> TASK BRIEF
Tally every line of the material where "systems" occurs, then write the total by itself.

=== Section Start ===

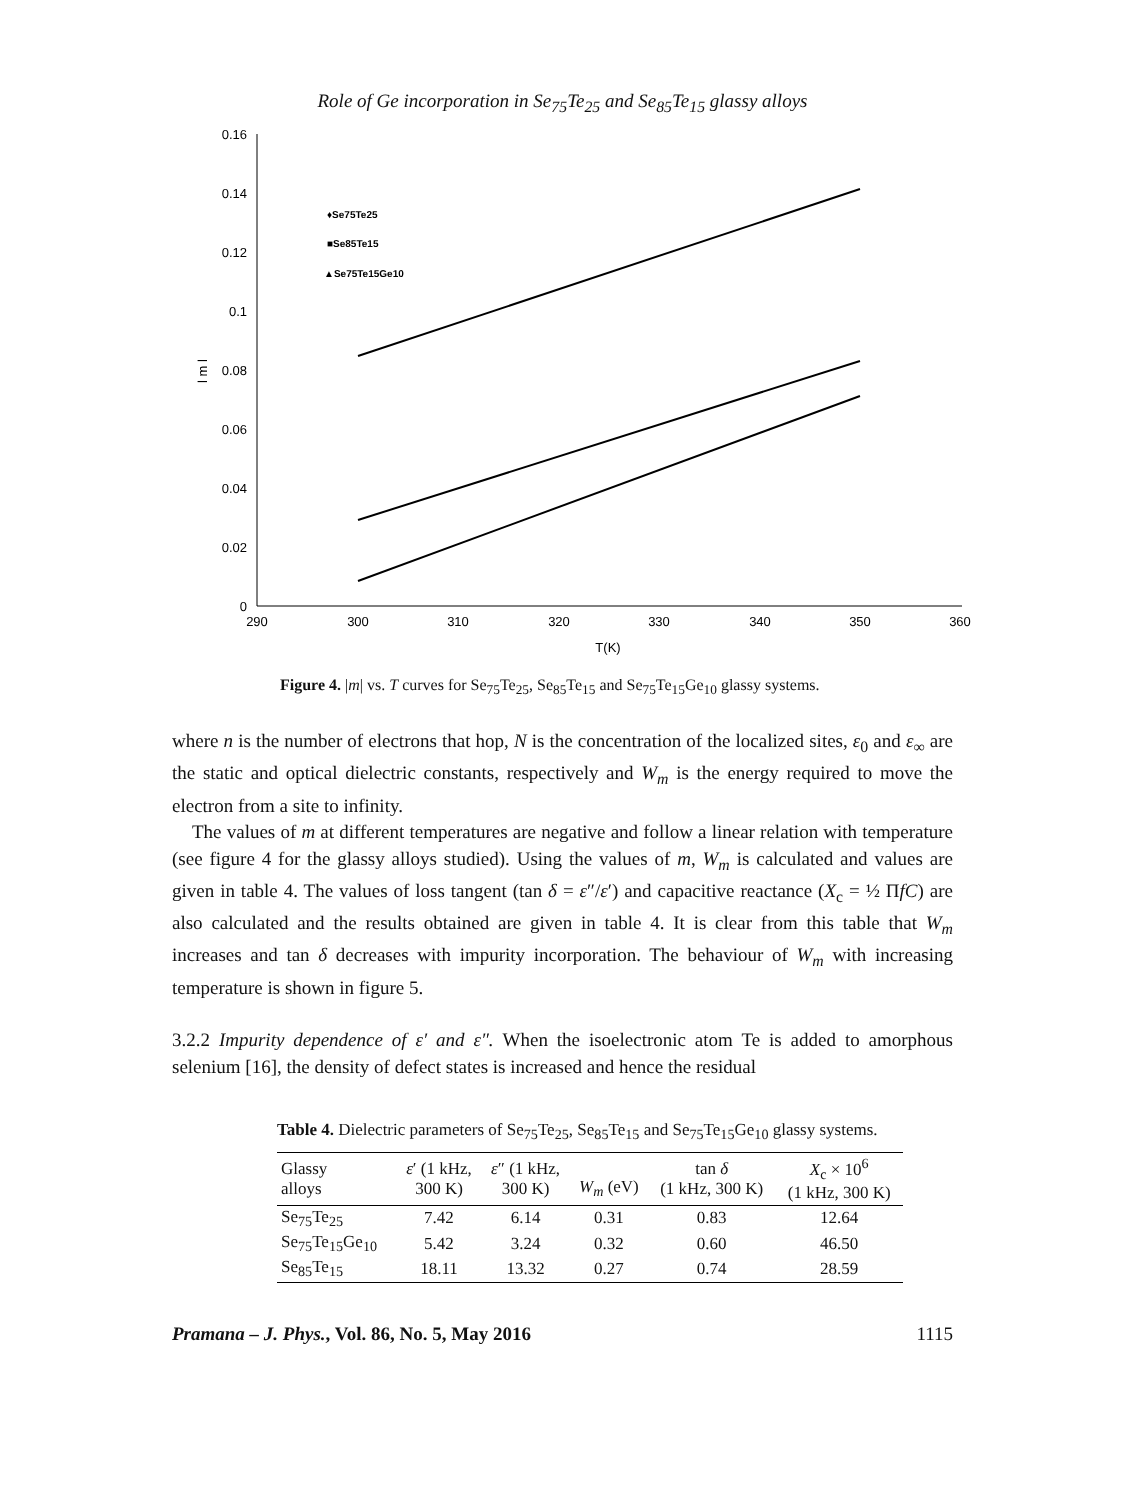Role of Ge incorporation in Se<sub>75</sub>Te<sub>25</sub> and Se<sub>85</sub>Te<sub>15</sub> glassy alloys
0.16
0.14
0.12
0.1
0.08
0.06
0.04
0.02
0
290
300
310
320
330
340
350
360
T(K)
l m l
♦Se75Te25
■Se85Te15
▲Se75Te15Ge10
Figure 4. |m| vs. T curves for Se<sub>75</sub>Te<sub>25</sub>, Se<sub>85</sub>Te<sub>15</sub> and Se<sub>75</sub>Te<sub>15</sub>Ge<sub>10</sub> glassy systems.
where n is the number of electrons that hop, N is the concentration of the localized sites, ε<sub>0</sub> and ε<sub>∞</sub> are the static and optical dielectric constants, respectively and W<sub>m</sub> is the energy required to move the electron from a site to infinity.
The values of m at different temperatures are negative and follow a linear relation with temperature (see figure 4 for the glassy alloys studied). Using the values of m, W<sub>m</sub> is calculated and values are given in table 4. The values of loss tangent (tan δ = ε″/ε′) and capacitive reactance (X<sub>c</sub> = ½ ΠfC) are also calculated and the results obtained are given in table 4. It is clear from this table that W<sub>m</sub> increases and tan δ decreases with impurity incorporation. The behaviour of W<sub>m</sub> with increasing temperature is shown in figure 5.
3.2.2 Impurity dependence of ε′ and ε″. When the isoelectronic atom Te is added to amorphous selenium [16], the density of defect states is increased and hence the residual
Table 4. Dielectric parameters of Se<sub>75</sub>Te<sub>25</sub>, Se<sub>85</sub>Te<sub>15</sub> and Se<sub>75</sub>Te<sub>15</sub>Ge<sub>10</sub> glassy systems.
| Glassy alloys | ε ′ (1 kHz, 300 K) | ε ″ (1 kHz, 300 K) | W<sub>m</sub> (eV) | tan δ (1 kHz, 300 K) | X<sub>c</sub> × 10<sup>6</sup> (1 kHz, 300 K) |
| --- | --- | --- | --- | --- | --- |
| Se<sub>75</sub>Te<sub>25</sub> | 7.42 | 6.14 | 0.31 | 0.83 | 12.64 |
| Se<sub>75</sub>Te<sub>15</sub>Ge<sub>10</sub> | 5.42 | 3.24 | 0.32 | 0.60 | 46.50 |
| Se<sub>85</sub>Te<sub>15</sub> | 18.11 | 13.32 | 0.27 | 0.74 | 28.59 |
Pramana – J. Phys., Vol. 86, No. 5, May 2016 1115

=== Section End ===

> EXERCISE RESULT
2